Polis, sokağa hakim değil!
TERÖRLE, çeteyle, uyuşturucu tacirleriyle başa çıkabilen, hatta onları dize getiren İstanbul polisi, sıra halka korku salan kapkaççılara gelince havlu atıyor... 30 bin polisin görev yaptığı kent, bir avuç çapulcuya teslim oluyor...

Ve polisle dalga geçer gibi bir gün Bağdat Caddesi'nde, bir gün Etiler'de, bir gün Beşiktaş'ta terör estiren bu çapulcular, önceki gün öğle vakti İstanbul'un göbeği Halaskârgazi Caddesi'nde genç bir kadını öldüresiye dövüp, çantasını gasp edebiliyor...

Yeter artık!
15 milyon İstanbullu "CMUK ve af" gibi mazeretleri duymak istemiyor... Hele bu mazeretlerin arkasına saklanılmasını hiç kabullenemiyor...

Sayın Vali Erol Çakır, Sayın Emniyet Müdürü Hasan Özdemir; isterseniz kendimden örnek vereyim...

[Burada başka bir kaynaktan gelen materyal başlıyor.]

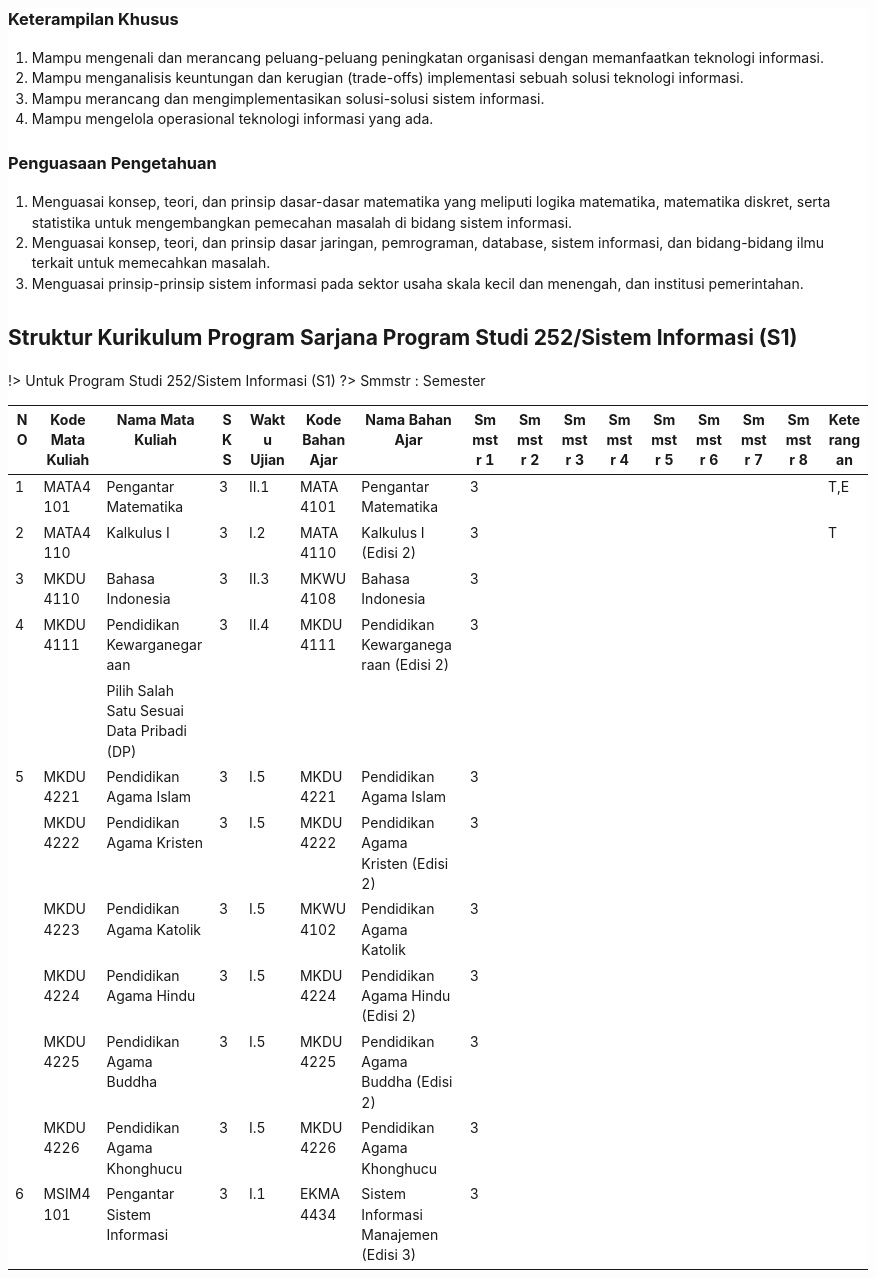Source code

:### Keterampilan Khusus

1. Mampu mengenali dan merancang peluang-peluang peningkatan organisasi dengan memanfaatkan teknologi informasi.
2. Mampu menganalisis keuntungan dan kerugian (trade-offs) implementasi sebuah solusi teknologi informasi.
3. Mampu merancang dan mengimplementasikan solusi-solusi sistem informasi.
4. Mampu mengelola operasional teknologi informasi yang ada.

### Penguasaan Pengetahuan

1. Menguasai konsep, teori, dan prinsip dasar-dasar matematika yang meliputi logika matematika, matematika diskret, serta statistika untuk mengembangkan pemecahan masalah di bidang sistem informasi.
2. Menguasai konsep, teori, dan prinsip dasar jaringan, pemrograman, database, sistem informasi, dan bidang-bidang ilmu terkait untuk memecahkan masalah.
3. Menguasai prinsip-prinsip sistem informasi pada sektor usaha skala kecil dan menengah, dan institusi pemerintahan.

## Struktur Kurikulum Program Sarjana Program Studi 252/Sistem Informasi (S1)

!> Untuk Program Studi 252/Sistem Informasi (S1)
?> Smmstr : Semester

| NO  | Kode Mata Kuliah | Nama Mata Kuliah                                                                                                        | SKS | Waktu Ujian | Kode Bahan Ajar | Nama Bahan Ajar                              | Smmstr 1 | Smmstr 2 | Smmstr 3 | Smmstr 4 | Smmstr 5 | Smmstr 6 | Smmstr 7 | Smmstr 8 | Keterangan |
| --- | ---------------- | ----------------------------------------------------------------------------------------------------------------------- | --- | ----------- | --------------- | -------------------------------------------- | -------- | -------- | -------- | -------- | -------- | -------- | -------- | -------- | ---------- |
| 1   | MATA4101         | Pengantar Matematika                                                                                                    | 3   | II.1        | MATA4101        | Pengantar Matematika                         | 3        |          |          |          |          |          |          |          | T,E        |
| 2   | MATA4110         | Kalkulus I                                                                                                              | 3   | I.2         | MATA4110        | Kalkulus I (Edisi 2)                         | 3        |          |          |          |          |          |          |          | T          |
| 3   | MKDU4110         | Bahasa Indonesia                                                                                                        | 3   | II.3        | MKWU4108        | Bahasa Indonesia                             | 3        |          |          |          |          |          |          |          |            |
| 4   | MKDU4111         | Pendidikan Kewarganegaraan                                                                                              | 3   | II.4        | MKDU4111        | Pendidikan Kewarganegaraan (Edisi 2)         | 3        |          |          |          |          |          |          |          |            |
|     |                  | Pilih Salah Satu Sesuai Data Pribadi (DP)                                                                               |     |             |                 |                                              |          |          |          |          |          |          |          |          |            |
| 5   | MKDU4221         | Pendidikan Agama Islam                                                                                                  | 3   | I.5         | MKDU4221        | Pendidikan Agama Islam                       | 3        |          |          |          |          |          |          |          |            |
|     | MKDU4222         | Pendidikan Agama Kristen                                                                                                | 3   | I.5         | MKDU4222        | Pendidikan Agama Kristen (Edisi 2)           | 3        |          |          |          |          |          |          |          |            |
|     | MKDU4223         | Pendidikan Agama Katolik                                                                                                | 3   | I.5         | MKWU4102        | Pendidikan Agama Katolik                     | 3        |          |          |          |          |          |          |          |            |
|     | MKDU4224         | Pendidikan Agama Hindu                                                                                                  | 3   | I.5         | MKDU4224        | Pendidikan Agama Hindu (Edisi 2)             | 3        |          |          |          |          |          |          |          |            |
|     | MKDU4225         | Pendidikan Agama Buddha                                                                                                 | 3   | I.5         | MKDU4225        | Pendidikan Agama Buddha (Edisi 2)            | 3        |          |          |          |          |          |          |          |            |
|     | MKDU4226         | Pendidikan Agama Khonghucu                                                                                              | 3   | I.5         | MKDU4226        | Pendidikan Agama Khonghucu                   | 3        |          |          |          |          |          |          |          |            |
| 6   | MSIM4101         | Pengantar Sistem Informasi                                                                                              | 3   | I.1         | EKMA4434        | Sistem Informasi Manajemen (Edisi 3)         | 3        |          |          |          |          |          |          |          |            |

Aracımın apartman otoparkında soyulmasından, yeğenimin ve eşimin çantalarının Bağdat Caddesi'nde çalınmasından, oğlumun Moda'da oturduğu evin boşaltılmasından bu yana aylar, hatta yıllar geçti... Bırakın suçluları, zanlıları bile bulunamadı...

Söyler misiniz bu mu asayiş?

Polisin sokağa hakim olduğunu göstermenin yolu geceyarısı caddeleri, ana arterleri kesip, gelip-geçeni kanun kaçağı, potansiyel suçlu gibi aramak değil... Başta kapkaççılar olmak üzere adi suçlulara soluk aldırmamak...

*
SON SÖZ: Eğer mevcut ceza yasalarıyla adi suçlularla mücadele etmek, onları engellemek, dizginlemek mümkün değilse, İstanbul Emniyet Müdürü, Emniyet Genel Müdürü ve hatta İçişleri Bakanı çıkıp bunu halka anlatmalı... Yasa değişikliği için kamuoyu oluşturmalı...

Medya maydonozu bilimadamları!
Semiha Demirayak, telefonda ağlıyordu:

"Erdal Bey oğlum... Yaşım 67... Yalova depreminde enkazdan çıkarıldım... Aylarca tedavi gördüm... Bu kâbusu üzerimden atmaya çalışırken her akşam televizyonlarda 'Deprem geliyor' diyen insanları dinledikçe çıldıracağım..."

Üç gündür bu konuyu neden gündeme getirdiğimi anladınız mı felaket tellalları, medya maydanozları, sözüm ona bilim adamları!

Halkı korkutmayı bir kenara bırakın... Raporlarınızı alıp Büyükşehir Belediye Başkanı Ali Müfit Gürtuna'nın kapısına dayanın... Gerekirse yakasına yapışıp, "Risk altındaki 15 milyon İstanbullu için mevcut yapı stokunu elden geçirdin mi? Takviye edilmesi gereken binaları tespit ettirdin mi? Bunların güçlendirilmeleri konusunda bu yapılarda oturanları bilinçlendirdin mi? Hatta yol gösterdin mi? Yurt dışındaki finans kurumlarından bina güçlendirilmeleri için kaynak arayışına giriştin mi?" diye haykırın!

Kısacası kendi reytinginiz için 15 milyonun uykusunu kaçırmayın...

İĞNE

Emirdağ'da sokağa çıkmak yürek işi!
AFYON'un Emirdağ ilçesinde hava karardıktan sonra sokağa çıkanlara "cesaret madalyası" takılıyor... Neden mi? Ellerinde bira şişeleri ile caddelerde, sokaklarda dolaşan serseriler gelip geçeni taciz ediyor... "Başımız belaya girmesin" diyen aileler artık akşam komşuya bile çıkamıyor... Emirdağ giderek Teksas'a dönerken sayın kaymakam ne yapıyor?